"""

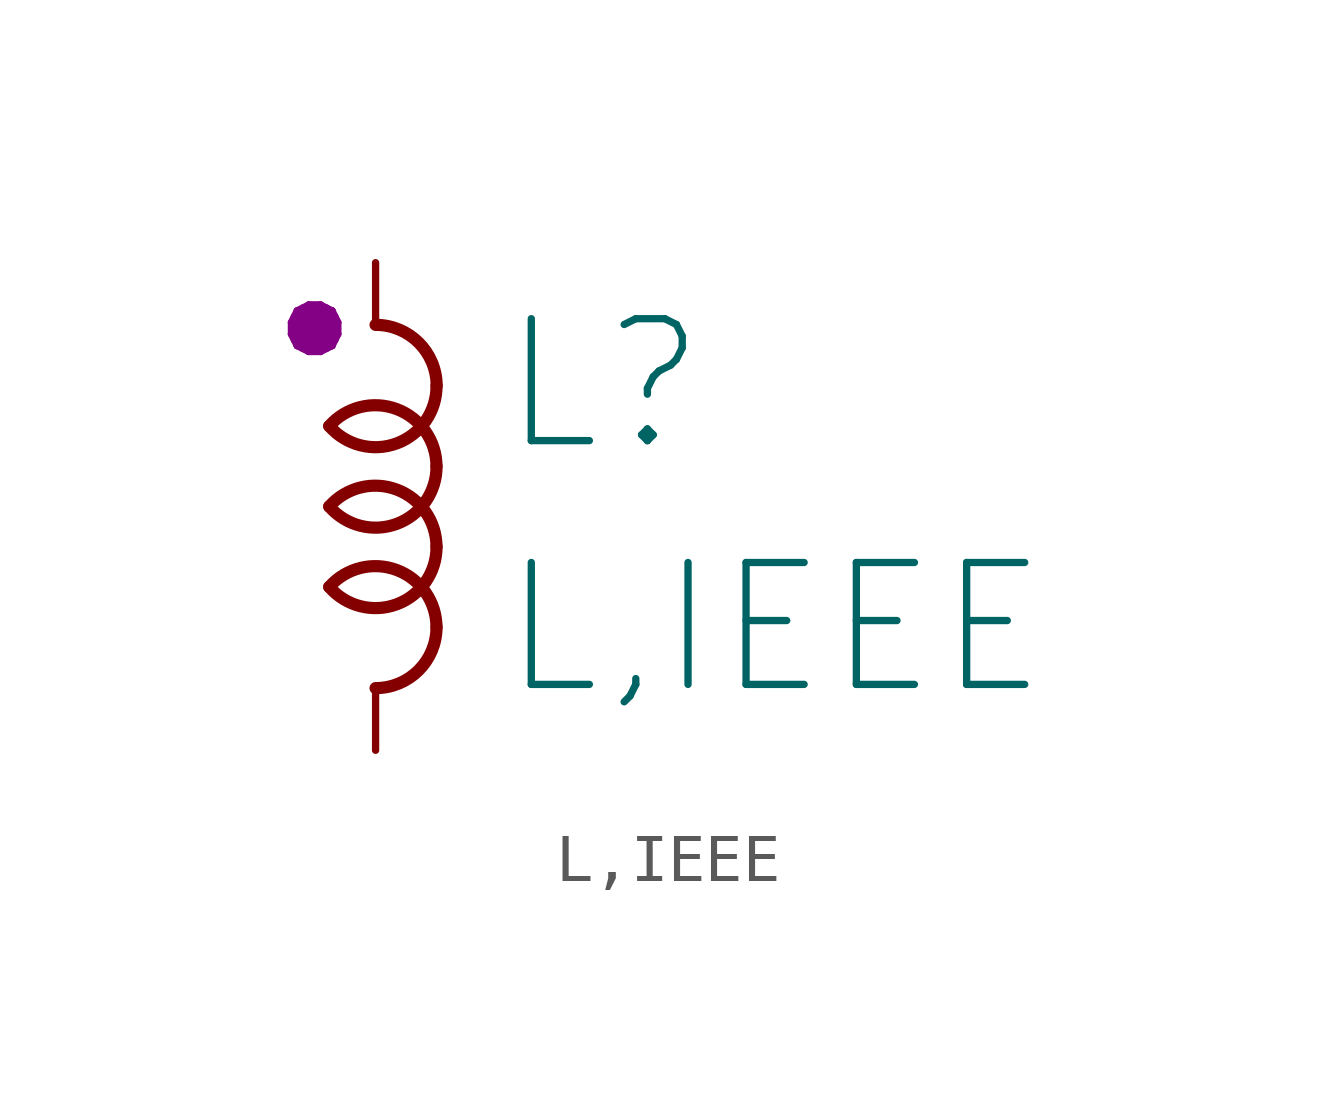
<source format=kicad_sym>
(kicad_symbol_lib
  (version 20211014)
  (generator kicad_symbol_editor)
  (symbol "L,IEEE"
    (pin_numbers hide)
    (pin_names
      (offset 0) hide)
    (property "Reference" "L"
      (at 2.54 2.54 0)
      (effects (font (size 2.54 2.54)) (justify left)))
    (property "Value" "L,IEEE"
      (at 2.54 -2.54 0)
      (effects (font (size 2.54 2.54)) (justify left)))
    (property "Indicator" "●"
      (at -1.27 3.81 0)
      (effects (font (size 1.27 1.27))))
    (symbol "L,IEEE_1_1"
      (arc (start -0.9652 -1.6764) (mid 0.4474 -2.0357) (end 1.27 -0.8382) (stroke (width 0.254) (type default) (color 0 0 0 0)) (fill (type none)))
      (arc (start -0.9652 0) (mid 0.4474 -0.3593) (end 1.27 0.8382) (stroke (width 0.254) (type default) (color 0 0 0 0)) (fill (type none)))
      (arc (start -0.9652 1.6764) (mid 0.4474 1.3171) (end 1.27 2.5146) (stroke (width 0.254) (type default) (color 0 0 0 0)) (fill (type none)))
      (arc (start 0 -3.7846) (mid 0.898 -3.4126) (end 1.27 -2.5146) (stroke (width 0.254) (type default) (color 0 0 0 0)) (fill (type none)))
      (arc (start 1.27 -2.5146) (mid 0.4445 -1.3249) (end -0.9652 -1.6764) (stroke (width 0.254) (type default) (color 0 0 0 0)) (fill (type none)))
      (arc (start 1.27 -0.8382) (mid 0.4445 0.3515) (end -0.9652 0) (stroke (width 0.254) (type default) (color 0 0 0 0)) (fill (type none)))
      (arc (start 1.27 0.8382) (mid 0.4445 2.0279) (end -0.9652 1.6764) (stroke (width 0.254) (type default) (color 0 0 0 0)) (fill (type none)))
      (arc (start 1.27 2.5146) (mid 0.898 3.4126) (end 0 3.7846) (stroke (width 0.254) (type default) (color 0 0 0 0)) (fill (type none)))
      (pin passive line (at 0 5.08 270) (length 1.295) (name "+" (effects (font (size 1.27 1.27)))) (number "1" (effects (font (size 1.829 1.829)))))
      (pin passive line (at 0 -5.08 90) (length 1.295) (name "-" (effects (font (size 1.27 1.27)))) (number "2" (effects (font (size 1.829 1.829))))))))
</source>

"""
"""

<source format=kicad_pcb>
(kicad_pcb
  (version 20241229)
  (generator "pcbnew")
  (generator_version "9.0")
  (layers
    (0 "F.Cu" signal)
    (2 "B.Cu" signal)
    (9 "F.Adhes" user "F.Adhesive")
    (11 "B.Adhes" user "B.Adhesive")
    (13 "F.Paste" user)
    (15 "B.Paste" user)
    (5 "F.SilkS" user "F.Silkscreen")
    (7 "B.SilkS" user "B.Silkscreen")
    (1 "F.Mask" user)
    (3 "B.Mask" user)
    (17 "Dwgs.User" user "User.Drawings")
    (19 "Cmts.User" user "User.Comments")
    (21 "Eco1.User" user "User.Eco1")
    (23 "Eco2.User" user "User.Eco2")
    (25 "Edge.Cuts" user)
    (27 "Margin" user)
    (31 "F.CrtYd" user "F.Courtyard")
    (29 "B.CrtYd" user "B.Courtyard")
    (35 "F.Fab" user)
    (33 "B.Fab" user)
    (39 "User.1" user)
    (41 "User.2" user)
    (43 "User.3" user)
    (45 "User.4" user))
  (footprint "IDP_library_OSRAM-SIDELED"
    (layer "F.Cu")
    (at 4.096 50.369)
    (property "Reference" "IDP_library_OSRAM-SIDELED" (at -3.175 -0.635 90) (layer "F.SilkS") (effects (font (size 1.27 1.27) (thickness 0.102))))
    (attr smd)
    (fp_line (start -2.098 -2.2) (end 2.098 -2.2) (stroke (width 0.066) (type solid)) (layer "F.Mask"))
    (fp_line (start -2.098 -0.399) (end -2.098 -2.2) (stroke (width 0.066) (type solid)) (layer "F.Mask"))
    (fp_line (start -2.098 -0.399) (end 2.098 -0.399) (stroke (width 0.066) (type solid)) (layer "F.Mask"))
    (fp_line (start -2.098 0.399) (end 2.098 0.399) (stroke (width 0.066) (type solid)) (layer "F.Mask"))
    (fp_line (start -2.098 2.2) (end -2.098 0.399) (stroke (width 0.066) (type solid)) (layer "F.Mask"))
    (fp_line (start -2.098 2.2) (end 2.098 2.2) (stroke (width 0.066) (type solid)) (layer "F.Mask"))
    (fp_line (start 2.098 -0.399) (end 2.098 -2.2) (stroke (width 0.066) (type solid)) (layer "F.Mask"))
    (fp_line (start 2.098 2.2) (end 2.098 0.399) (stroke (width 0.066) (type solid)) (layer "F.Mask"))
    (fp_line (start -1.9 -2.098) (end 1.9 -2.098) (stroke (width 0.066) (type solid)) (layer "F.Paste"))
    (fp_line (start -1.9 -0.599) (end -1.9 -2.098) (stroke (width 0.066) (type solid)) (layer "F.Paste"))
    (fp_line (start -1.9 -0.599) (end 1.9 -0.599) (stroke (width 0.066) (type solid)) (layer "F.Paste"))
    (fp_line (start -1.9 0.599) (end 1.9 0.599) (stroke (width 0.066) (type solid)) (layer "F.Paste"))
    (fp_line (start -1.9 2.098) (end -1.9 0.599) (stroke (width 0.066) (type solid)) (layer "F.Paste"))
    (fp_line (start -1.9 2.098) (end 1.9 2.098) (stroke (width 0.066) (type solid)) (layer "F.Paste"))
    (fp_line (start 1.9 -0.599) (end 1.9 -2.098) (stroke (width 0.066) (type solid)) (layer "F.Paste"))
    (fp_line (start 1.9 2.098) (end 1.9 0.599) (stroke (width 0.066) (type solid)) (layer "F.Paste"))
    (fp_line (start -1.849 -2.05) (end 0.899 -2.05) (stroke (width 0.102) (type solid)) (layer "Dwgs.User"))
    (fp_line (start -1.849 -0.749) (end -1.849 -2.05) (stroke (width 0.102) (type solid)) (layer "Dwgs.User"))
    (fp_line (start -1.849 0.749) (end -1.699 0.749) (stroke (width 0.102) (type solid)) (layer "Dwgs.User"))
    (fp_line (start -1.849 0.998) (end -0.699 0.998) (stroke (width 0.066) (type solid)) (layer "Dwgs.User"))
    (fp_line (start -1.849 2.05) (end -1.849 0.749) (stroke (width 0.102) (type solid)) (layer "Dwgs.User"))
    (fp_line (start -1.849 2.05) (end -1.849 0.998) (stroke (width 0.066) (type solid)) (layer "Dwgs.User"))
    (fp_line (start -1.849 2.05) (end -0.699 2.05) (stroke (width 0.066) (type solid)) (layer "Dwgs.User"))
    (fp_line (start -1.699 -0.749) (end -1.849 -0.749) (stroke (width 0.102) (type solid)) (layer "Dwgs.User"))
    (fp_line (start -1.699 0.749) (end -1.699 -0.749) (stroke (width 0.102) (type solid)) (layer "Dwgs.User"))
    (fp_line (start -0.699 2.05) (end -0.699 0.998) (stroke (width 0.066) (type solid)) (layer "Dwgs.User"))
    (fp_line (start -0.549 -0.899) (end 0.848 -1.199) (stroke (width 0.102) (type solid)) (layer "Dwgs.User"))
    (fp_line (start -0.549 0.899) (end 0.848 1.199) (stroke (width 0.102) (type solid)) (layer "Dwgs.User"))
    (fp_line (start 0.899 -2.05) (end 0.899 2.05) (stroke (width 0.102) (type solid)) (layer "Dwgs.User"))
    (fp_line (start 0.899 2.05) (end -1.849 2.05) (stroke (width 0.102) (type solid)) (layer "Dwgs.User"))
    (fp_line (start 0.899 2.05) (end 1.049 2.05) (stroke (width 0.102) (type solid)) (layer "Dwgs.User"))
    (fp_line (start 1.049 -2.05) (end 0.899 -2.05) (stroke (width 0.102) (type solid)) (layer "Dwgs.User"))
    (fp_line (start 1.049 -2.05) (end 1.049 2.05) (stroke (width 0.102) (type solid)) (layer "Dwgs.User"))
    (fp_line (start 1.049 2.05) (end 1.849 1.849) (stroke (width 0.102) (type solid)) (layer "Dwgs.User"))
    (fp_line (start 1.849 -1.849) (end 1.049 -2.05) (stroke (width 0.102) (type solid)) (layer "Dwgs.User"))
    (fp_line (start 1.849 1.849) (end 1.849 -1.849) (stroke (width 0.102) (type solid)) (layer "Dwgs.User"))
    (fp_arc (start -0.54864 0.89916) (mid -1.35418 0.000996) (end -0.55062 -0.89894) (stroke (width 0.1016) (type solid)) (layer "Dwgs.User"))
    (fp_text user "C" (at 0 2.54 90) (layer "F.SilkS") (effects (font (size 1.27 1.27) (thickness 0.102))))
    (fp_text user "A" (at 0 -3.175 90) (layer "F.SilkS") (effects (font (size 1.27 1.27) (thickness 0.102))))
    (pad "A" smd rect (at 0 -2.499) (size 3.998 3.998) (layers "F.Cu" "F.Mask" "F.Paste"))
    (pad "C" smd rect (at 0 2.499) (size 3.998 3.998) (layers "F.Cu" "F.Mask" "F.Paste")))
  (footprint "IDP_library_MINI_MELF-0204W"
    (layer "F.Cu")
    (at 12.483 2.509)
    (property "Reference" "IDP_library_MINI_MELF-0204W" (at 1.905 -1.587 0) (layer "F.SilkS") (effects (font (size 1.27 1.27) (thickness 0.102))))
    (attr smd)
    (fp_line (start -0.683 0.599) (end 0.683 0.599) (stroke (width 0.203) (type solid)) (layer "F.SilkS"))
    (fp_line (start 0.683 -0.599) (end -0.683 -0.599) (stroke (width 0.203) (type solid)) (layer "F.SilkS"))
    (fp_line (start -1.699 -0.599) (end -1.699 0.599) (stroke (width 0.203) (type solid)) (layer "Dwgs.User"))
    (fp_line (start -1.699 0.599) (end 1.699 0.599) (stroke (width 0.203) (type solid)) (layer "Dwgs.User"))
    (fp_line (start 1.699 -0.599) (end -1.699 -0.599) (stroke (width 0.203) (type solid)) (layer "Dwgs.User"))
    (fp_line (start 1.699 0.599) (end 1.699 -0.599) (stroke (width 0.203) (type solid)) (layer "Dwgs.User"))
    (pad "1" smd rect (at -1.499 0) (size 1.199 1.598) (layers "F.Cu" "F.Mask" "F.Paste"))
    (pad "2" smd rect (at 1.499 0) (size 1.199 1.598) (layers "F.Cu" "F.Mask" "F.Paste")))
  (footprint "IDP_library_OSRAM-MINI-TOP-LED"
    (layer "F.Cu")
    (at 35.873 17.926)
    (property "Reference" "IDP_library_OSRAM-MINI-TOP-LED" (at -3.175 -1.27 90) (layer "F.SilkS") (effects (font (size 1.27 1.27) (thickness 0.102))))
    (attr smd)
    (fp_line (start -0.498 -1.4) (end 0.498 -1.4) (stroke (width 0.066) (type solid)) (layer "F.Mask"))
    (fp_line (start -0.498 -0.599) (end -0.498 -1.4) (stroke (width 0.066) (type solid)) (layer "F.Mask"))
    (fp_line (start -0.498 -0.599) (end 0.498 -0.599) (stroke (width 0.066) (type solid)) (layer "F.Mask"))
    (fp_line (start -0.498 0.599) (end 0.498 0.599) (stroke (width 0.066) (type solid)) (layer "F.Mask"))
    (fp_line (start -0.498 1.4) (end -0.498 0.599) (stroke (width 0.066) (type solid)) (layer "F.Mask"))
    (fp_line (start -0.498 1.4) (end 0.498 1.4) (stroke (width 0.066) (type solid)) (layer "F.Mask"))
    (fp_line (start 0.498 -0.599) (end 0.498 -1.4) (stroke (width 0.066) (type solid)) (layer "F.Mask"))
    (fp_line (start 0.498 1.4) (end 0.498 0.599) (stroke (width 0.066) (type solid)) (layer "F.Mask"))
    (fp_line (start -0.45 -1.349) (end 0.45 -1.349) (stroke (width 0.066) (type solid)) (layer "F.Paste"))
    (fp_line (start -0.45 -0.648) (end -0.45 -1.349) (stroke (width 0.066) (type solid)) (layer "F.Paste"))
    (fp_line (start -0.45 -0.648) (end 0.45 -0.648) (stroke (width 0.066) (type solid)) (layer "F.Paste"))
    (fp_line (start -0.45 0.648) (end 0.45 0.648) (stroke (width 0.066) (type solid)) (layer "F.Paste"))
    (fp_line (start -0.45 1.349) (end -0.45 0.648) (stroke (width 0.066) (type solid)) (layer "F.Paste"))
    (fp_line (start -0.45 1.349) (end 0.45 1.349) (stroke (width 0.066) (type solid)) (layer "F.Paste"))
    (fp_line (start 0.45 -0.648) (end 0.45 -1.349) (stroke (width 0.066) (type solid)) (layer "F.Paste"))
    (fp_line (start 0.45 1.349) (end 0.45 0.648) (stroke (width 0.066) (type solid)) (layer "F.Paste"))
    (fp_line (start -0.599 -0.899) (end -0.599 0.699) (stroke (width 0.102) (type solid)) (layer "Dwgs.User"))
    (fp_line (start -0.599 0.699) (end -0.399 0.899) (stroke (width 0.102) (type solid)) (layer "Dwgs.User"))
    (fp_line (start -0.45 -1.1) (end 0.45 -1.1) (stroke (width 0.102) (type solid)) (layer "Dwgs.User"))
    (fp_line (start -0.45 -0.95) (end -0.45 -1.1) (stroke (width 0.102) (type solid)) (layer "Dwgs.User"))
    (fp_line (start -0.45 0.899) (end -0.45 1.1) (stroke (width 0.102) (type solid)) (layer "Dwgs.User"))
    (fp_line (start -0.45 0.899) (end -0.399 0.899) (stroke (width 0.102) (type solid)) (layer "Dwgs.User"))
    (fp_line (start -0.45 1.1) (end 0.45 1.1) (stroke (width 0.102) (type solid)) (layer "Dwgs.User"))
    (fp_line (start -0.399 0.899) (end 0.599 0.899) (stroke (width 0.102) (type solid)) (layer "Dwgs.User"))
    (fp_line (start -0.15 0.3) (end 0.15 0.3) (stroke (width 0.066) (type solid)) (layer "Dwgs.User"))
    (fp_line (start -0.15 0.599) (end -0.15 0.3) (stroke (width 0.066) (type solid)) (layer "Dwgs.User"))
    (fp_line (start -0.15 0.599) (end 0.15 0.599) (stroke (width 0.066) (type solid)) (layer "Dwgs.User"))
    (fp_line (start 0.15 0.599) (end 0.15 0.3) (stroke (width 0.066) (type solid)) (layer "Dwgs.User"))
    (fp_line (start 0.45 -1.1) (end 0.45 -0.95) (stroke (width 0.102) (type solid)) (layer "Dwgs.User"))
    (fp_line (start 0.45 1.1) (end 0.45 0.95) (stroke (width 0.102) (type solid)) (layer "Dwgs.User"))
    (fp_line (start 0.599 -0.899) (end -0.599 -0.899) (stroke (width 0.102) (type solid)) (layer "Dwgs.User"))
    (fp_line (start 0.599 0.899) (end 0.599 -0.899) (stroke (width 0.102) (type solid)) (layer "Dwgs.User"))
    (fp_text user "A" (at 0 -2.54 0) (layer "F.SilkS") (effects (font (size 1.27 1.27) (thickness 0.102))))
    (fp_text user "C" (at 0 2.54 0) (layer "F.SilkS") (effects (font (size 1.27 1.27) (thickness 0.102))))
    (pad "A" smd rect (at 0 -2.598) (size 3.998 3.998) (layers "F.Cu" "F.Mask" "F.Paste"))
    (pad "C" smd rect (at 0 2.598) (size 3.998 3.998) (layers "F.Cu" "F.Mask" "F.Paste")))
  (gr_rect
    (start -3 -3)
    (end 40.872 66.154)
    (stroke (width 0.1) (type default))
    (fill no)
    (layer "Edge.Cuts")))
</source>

"""

YOUR INSTRUCTIONS: Keep only those lines of the records that hold "Silkscreen", and return them.

RESPONSE BELOW:
    (5 "F.SilkS" user "F.Silkscreen")
    (7 "B.SilkS" user "B.Silkscreen")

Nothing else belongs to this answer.